Data excerpts.
-*-*-
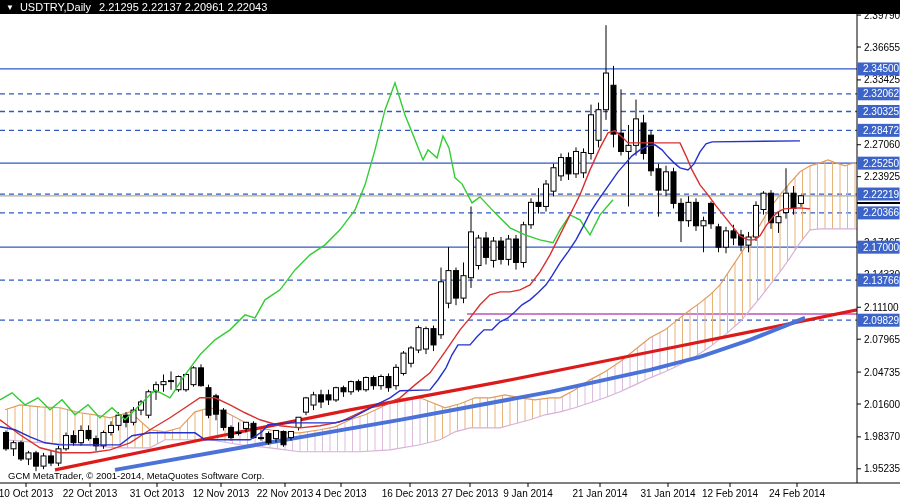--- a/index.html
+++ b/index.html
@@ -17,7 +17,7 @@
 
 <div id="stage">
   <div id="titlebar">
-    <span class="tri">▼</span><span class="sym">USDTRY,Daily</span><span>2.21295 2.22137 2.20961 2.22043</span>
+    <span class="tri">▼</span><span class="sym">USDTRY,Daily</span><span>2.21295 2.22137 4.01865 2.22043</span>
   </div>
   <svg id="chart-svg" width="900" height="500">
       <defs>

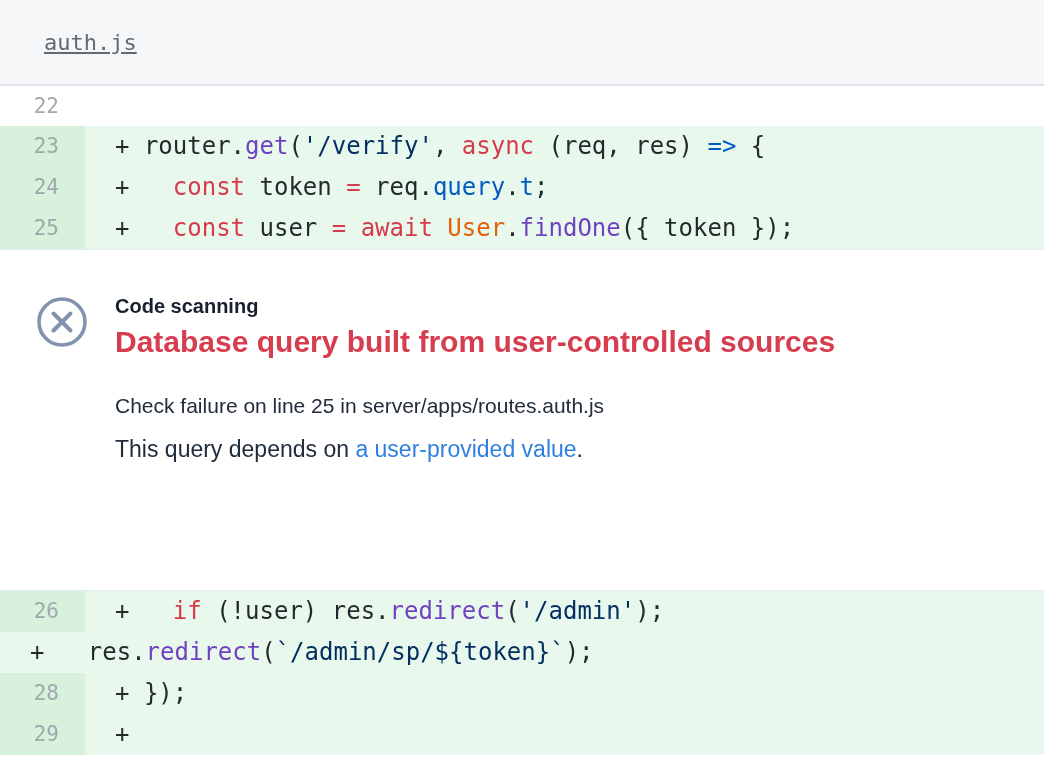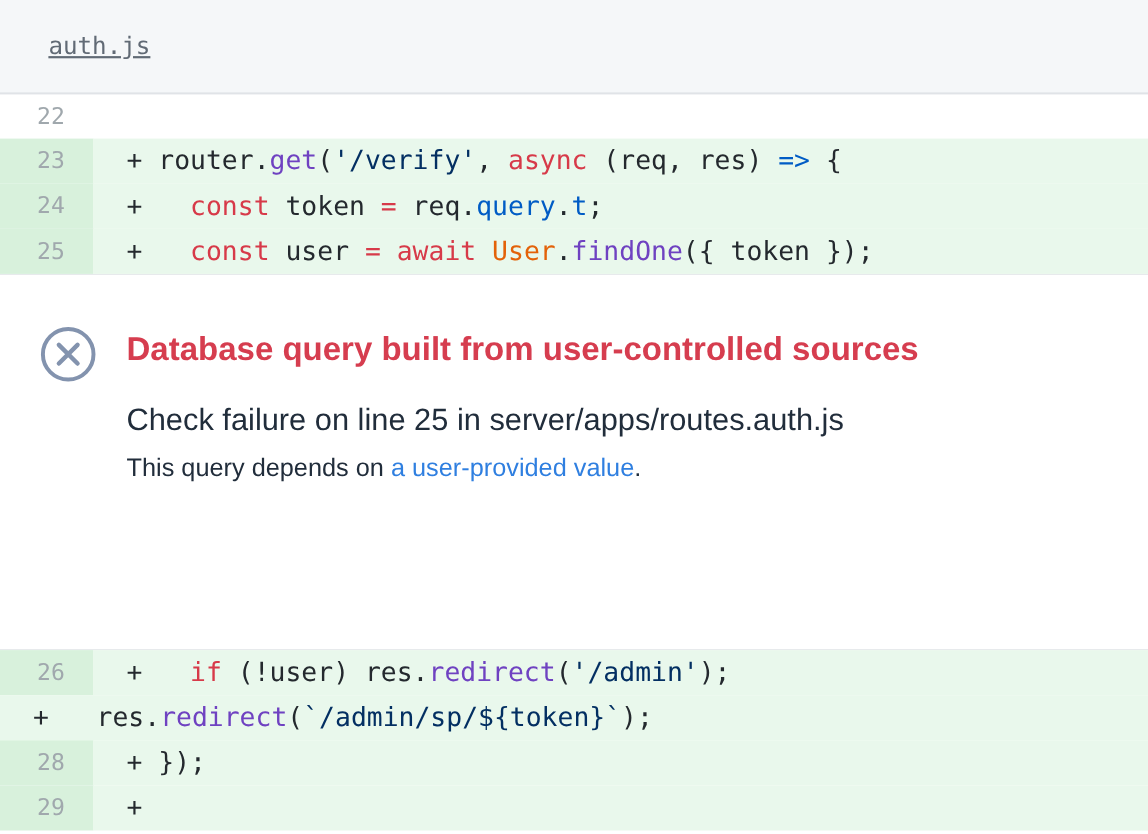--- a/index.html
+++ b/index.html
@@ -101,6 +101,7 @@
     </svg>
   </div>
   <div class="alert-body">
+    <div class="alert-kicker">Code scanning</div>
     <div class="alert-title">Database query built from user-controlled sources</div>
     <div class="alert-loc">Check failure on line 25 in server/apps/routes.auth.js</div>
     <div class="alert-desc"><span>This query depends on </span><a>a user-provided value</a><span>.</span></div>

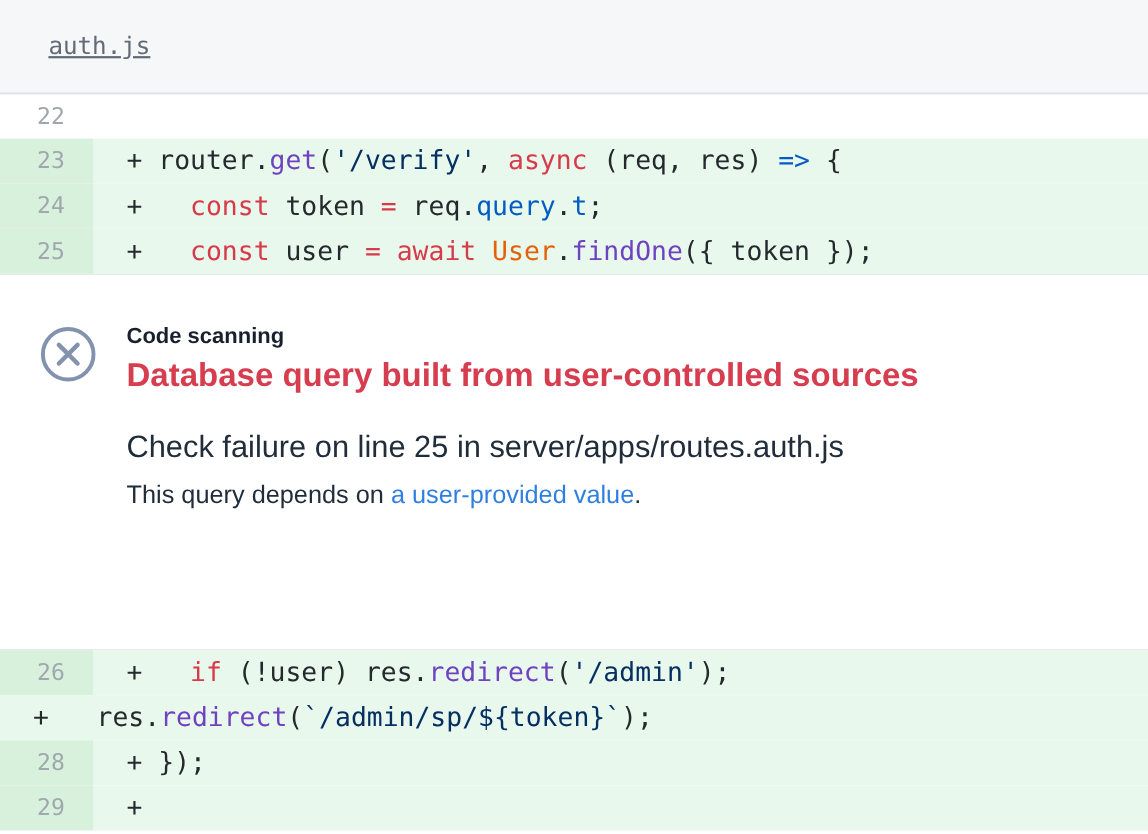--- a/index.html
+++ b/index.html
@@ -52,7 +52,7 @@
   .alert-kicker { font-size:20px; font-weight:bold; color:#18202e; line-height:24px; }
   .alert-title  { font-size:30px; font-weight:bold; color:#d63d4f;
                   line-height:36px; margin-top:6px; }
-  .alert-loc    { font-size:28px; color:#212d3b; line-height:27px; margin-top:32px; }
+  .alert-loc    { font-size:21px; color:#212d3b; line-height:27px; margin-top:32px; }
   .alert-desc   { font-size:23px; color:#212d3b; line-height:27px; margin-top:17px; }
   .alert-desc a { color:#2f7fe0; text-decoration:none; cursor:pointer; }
-*-*-
Aim of the task. Would you set down the entries exactly as given, minus their pictures?

Exercise output.
--- a/index.html
+++ b/index.html
@@ -17,7 +17,7 @@
 
 <div id="stage">
   <div id="titlebar">
-    <span class="tri">▼</span><span class="sym">USDTRY,Daily</span><span>2.21295 2.22137 2.20961 2.22043</span>
+    <span class="tri">▼</span><span class="sym">USDTRY,Daily</span><span>2.21295 2.22137 4.01865 2.22043</span>
   </div>
   <svg id="chart-svg" width="900" height="500">
       <defs>

--- a/index.html
+++ b/index.html
@@ -101,6 +101,7 @@
     </svg>
   </div>
   <div class="alert-body">
+    <div class="alert-kicker">Code scanning</div>
     <div class="alert-title">Database query built from user-controlled sources</div>
     <div class="alert-loc">Check failure on line 25 in server/apps/routes.auth.js</div>
     <div class="alert-desc"><span>This query depends on </span><a>a user-provided value</a><span>.</span></div>

--- a/index.html
+++ b/index.html
@@ -52,7 +52,7 @@
   .alert-kicker { font-size:20px; font-weight:bold; color:#18202e; line-height:24px; }
   .alert-title  { font-size:30px; font-weight:bold; color:#d63d4f;
                   line-height:36px; margin-top:6px; }
-  .alert-loc    { font-size:28px; color:#212d3b; line-height:27px; margin-top:32px; }
+  .alert-loc    { font-size:21px; color:#212d3b; line-height:27px; margin-top:32px; }
   .alert-desc   { font-size:23px; color:#212d3b; line-height:27px; margin-top:17px; }
   .alert-desc a { color:#2f7fe0; text-decoration:none; cursor:pointer; }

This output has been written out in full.